● **AVAILABLE DATA**
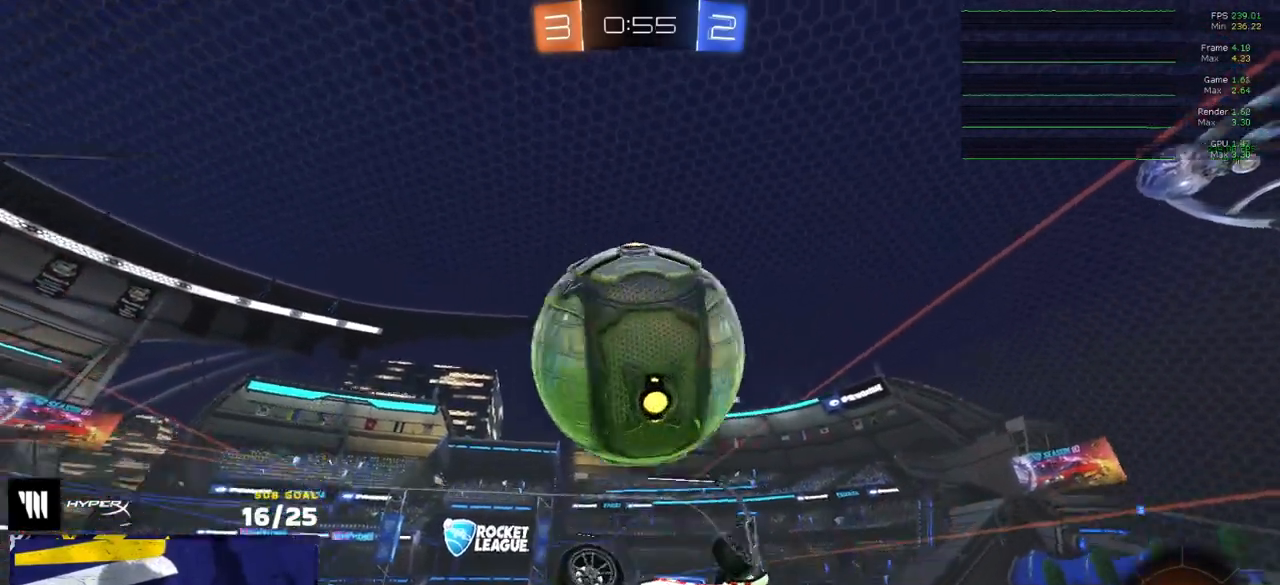
{"buttons": ["R1", "L3"], "left_stick": "up", "right_stick": "center", "events": [[133, "left_stick", "up-right"], [183, "L3", "down"], [383, "left_stick", "up"], [400, "R1", "down"]]}
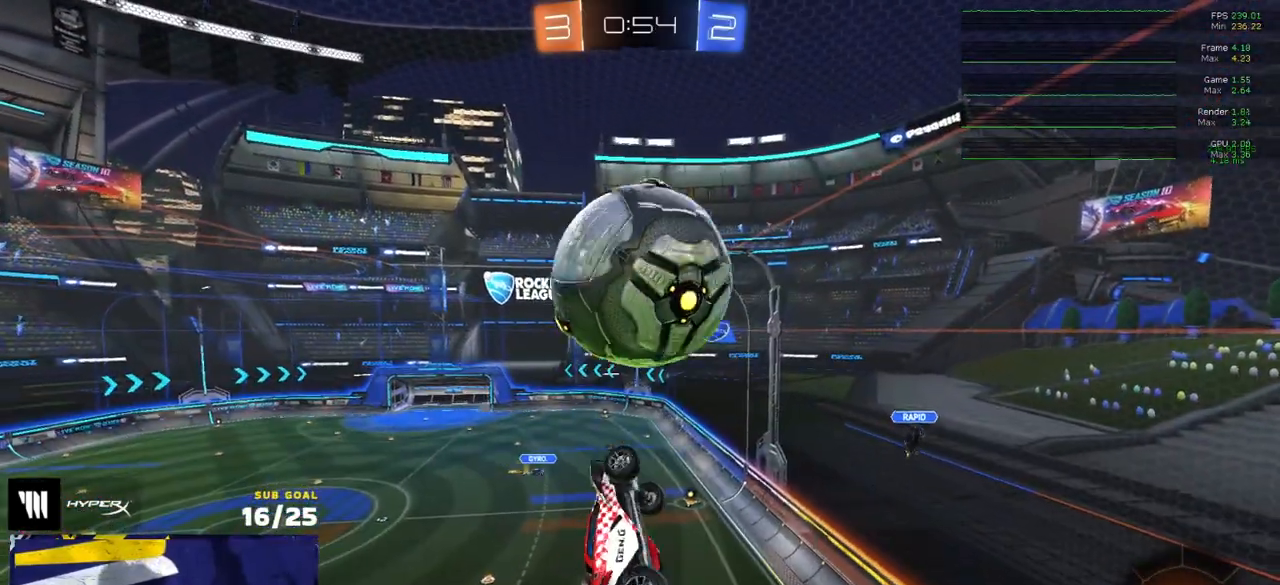
{"buttons": [], "left_stick": "up-right", "right_stick": "center", "events": [[50, "left_stick", "down"], [283, "L3", "up"], [333, "left_stick", "up"], [433, "left_stick", "up-right"], [467, "R1", "up"]]}
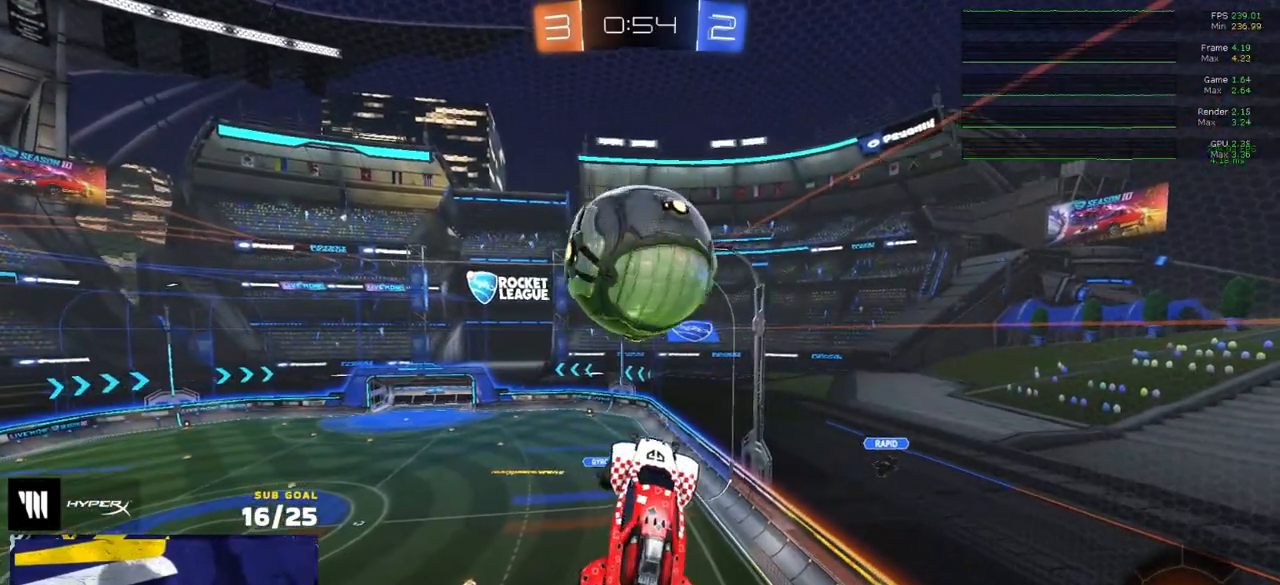
{"buttons": [], "left_stick": "up-right", "right_stick": "center", "events": [[83, "left_stick", "center"], [183, "left_stick", "up"], [300, "L1", "down"], [317, "R1", "down"], [433, "L1", "up"], [483, "R1", "up"], [500, "left_stick", "up-right"]]}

● **TASK REQUIREMENTS**
When you write out the material again, keep every word exact and omit the pictures.

● **WRITTEN SOLUTION**
{"buttons": ["R1", "L3"], "left_stick": "up", "right_stick": "center", "events": [[133, "left_stick", "up-right"], [183, "L3", "down"], [383, "left_stick", "up"], [400, "R1", "down"]]}
{"buttons": [], "left_stick": "up-right", "right_stick": "center", "events": [[50, "left_stick", "down"], [283, "L3", "up"], [333, "left_stick", "up"], [433, "left_stick", "up-right"], [467, "R1", "up"]]}
{"buttons": [], "left_stick": "up-right", "right_stick": "center", "events": [[83, "left_stick", "center"], [183, "left_stick", "up"], [300, "L1", "down"], [317, "R1", "down"], [433, "L1", "up"], [483, "R1", "up"], [500, "left_stick", "up-right"]]}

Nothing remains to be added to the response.